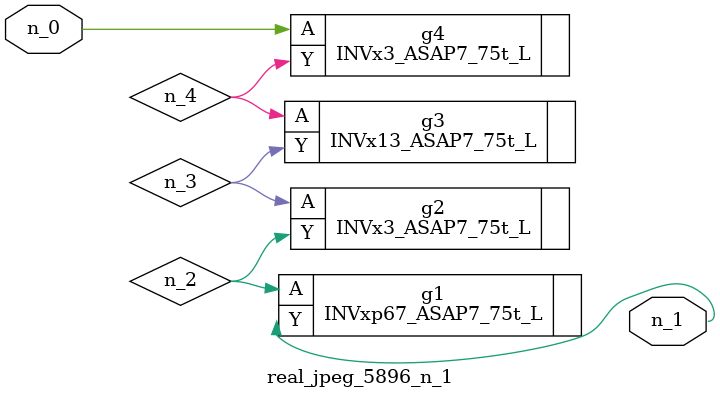
<source format=v>
module real_jpeg_5896_n_1 (n_0, n_1);

input n_0;

output n_1;

wire n_3;
wire n_4;
wire n_2;

INVx3_ASAP7_75t_L g4 ( 
.A(n_0),
.Y(n_4)
);

INVxp67_ASAP7_75t_L g1 ( 
.A(n_2),
.Y(n_1)
);

INVx3_ASAP7_75t_L g2 ( 
.A(n_3),
.Y(n_2)
);

INVx13_ASAP7_75t_L g3 ( 
.A(n_4),
.Y(n_3)
);


endmodule
</source>
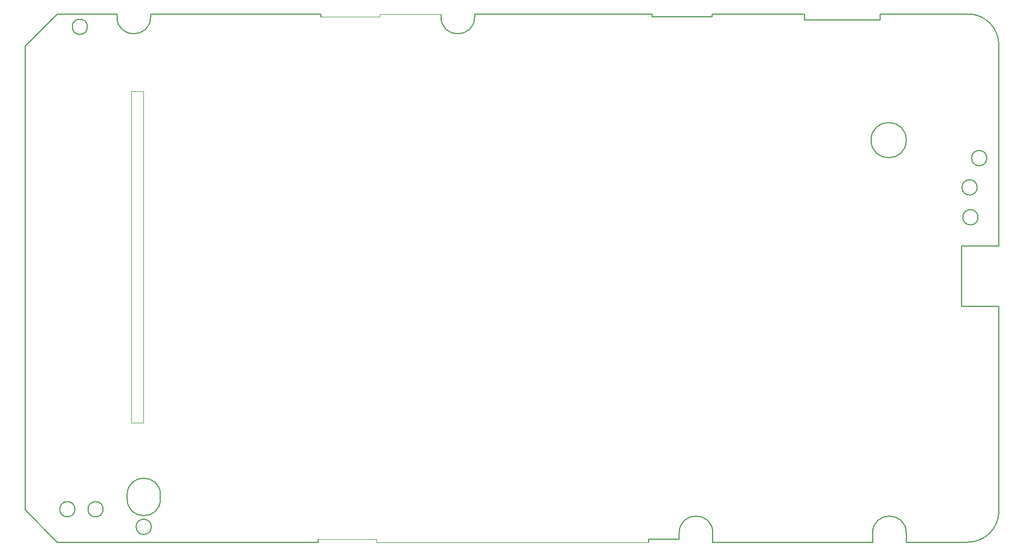
<source format=gm1>
G04 #@! TF.GenerationSoftware,KiCad,Pcbnew,(5.1.5)-3*
G04 #@! TF.CreationDate,2020-04-11T01:13:50-04:00*
G04 #@! TF.ProjectId,CPU,4350552e-6b69-4636-9164-5f7063625858,rev?*
G04 #@! TF.SameCoordinates,Original*
G04 #@! TF.FileFunction,Profile,NP*
%FSLAX46Y46*%
G04 Gerber Fmt 4.6, Leading zero omitted, Abs format (unit mm)*
G04 Created by KiCad (PCBNEW (5.1.5)-3) date 2020-04-11 01:13:50*
%MOMM*%
%LPD*%
G04 APERTURE LIST*
%ADD10C,0.050000*%
%ADD11C,0.200000*%
G04 APERTURE END LIST*
D10*
X87047327Y-130809994D02*
X89414221Y-130809994D01*
X87625303Y-45547520D02*
X89414221Y-45547520D01*
X49500000Y-111500000D02*
X47500000Y-111500000D01*
X49500000Y-58000000D02*
X49500000Y-111500000D01*
X47500000Y-58000000D02*
X49500000Y-58000000D01*
X47500000Y-111500000D02*
X47500000Y-58000000D01*
D11*
X30400000Y-125630356D02*
X30400000Y-50727572D01*
X167068435Y-130809999D02*
X141296401Y-130809999D01*
X130967859Y-130809994D02*
X130967859Y-130308609D01*
X35580051Y-45547520D02*
X45227268Y-45547520D01*
X182414221Y-130809999D02*
X172483621Y-130809999D01*
X30400000Y-125630356D02*
X35579642Y-130810000D01*
X52222127Y-123857989D02*
G75*
G02X46875689Y-123857989I-2673219J0D01*
G01*
X52222127Y-123155610D02*
X52222127Y-123857989D01*
X130967859Y-130308609D02*
X135881154Y-130308609D01*
X35580051Y-45547520D02*
X30400000Y-50727572D01*
X46875689Y-123857989D02*
X46875689Y-123155610D01*
X187414208Y-50547542D02*
X187414208Y-82978380D01*
X46875689Y-123155610D02*
G75*
G02X52222127Y-123155610I2673219J0D01*
G01*
X50642231Y-45547520D02*
X50642231Y-46047520D01*
X135881155Y-129307219D02*
G75*
G02X141296401Y-129309999I2707623J-1390D01*
G01*
X102887468Y-46047520D02*
G75*
G02X97472506Y-46047520I-2707481J0D01*
G01*
X97472506Y-45547520D02*
X97472506Y-46047520D01*
X50642232Y-46047520D02*
G75*
G02X45227268Y-46047520I-2707482J0D01*
G01*
X168273204Y-45547542D02*
X182414208Y-45547542D01*
X135881154Y-130308609D02*
X135881154Y-129308609D01*
X141296401Y-130809999D02*
X141296401Y-129309999D01*
X172483621Y-130809999D02*
X172483621Y-129309999D01*
X167068435Y-130809999D02*
X167068435Y-129309999D01*
X187414221Y-125809999D02*
G75*
G02X182414221Y-130809999I-5000000J0D01*
G01*
X102887469Y-45547520D02*
X102887469Y-46047520D01*
X141173267Y-45547458D02*
X156069477Y-45547458D01*
X50642231Y-45547520D02*
X78098980Y-45547520D01*
X35579642Y-130810000D02*
X77691474Y-130809996D01*
D10*
X130967859Y-130809994D02*
X89414221Y-130809994D01*
D11*
X187414221Y-92755395D02*
X187414221Y-125809999D01*
X102887469Y-45547520D02*
X131546669Y-45547520D01*
X187414208Y-82978380D02*
X181397688Y-82978380D01*
D10*
X89414221Y-45547520D02*
X97472506Y-45547520D01*
D11*
X167068435Y-129309999D02*
G75*
G02X172483621Y-129309999I2707593J0D01*
G01*
X182414208Y-45547543D02*
G75*
G02X187414207Y-50547542I0J-4999999D01*
G01*
X45227268Y-45547520D02*
X45227268Y-46047520D01*
D10*
X87047327Y-130308609D02*
X87047327Y-130809994D01*
D11*
X141173267Y-46048843D02*
X141173267Y-45547458D01*
X43003529Y-125498000D02*
G75*
G03X43003529Y-125498000I-1228529J0D01*
G01*
D10*
X77691474Y-130308609D02*
X87047327Y-130308609D01*
D11*
X185472528Y-68816000D02*
G75*
G03X185472528Y-68816000I-1228528J0D01*
G01*
X77691474Y-130809996D02*
X77691474Y-130308609D01*
X168273204Y-46547458D02*
X168273204Y-45547542D01*
X156069477Y-46547458D02*
X168273204Y-46547458D01*
D10*
X78098980Y-46048844D02*
X87625303Y-46048844D01*
D11*
X156069477Y-45547458D02*
X156069477Y-46547458D01*
X131546669Y-46048844D02*
X141173267Y-46048843D01*
X131546669Y-45547520D02*
X131546669Y-46048844D01*
D10*
X87625303Y-46048844D02*
X87625303Y-45547520D01*
D11*
X181397688Y-92755395D02*
X187414221Y-92755395D01*
X181397688Y-82978380D02*
X181397688Y-92755395D01*
X78098980Y-45547520D02*
X78098980Y-46048844D01*
X172488263Y-65921000D02*
G75*
G03X172488263Y-65921000I-2837263J0D01*
G01*
X40470529Y-47628000D02*
G75*
G03X40470529Y-47628000I-1228529J0D01*
G01*
X183917529Y-73551000D02*
G75*
G03X183917529Y-73551000I-1228529J0D01*
G01*
X38453529Y-125498000D02*
G75*
G03X38453529Y-125498000I-1228529J0D01*
G01*
X184057529Y-78370000D02*
G75*
G03X184057529Y-78370000I-1228529J0D01*
G01*
X50763529Y-128339000D02*
G75*
G03X50763529Y-128339000I-1228529J0D01*
G01*
M02*

</source>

* **Your task**
Every line in the data that holds "format" should be copied out.

* **Answer to the problem**
<source format=v>
<source format=gm1>
G04 Gerber Fmt 4.6, Leading zero omitted, Abs format (unit mm)*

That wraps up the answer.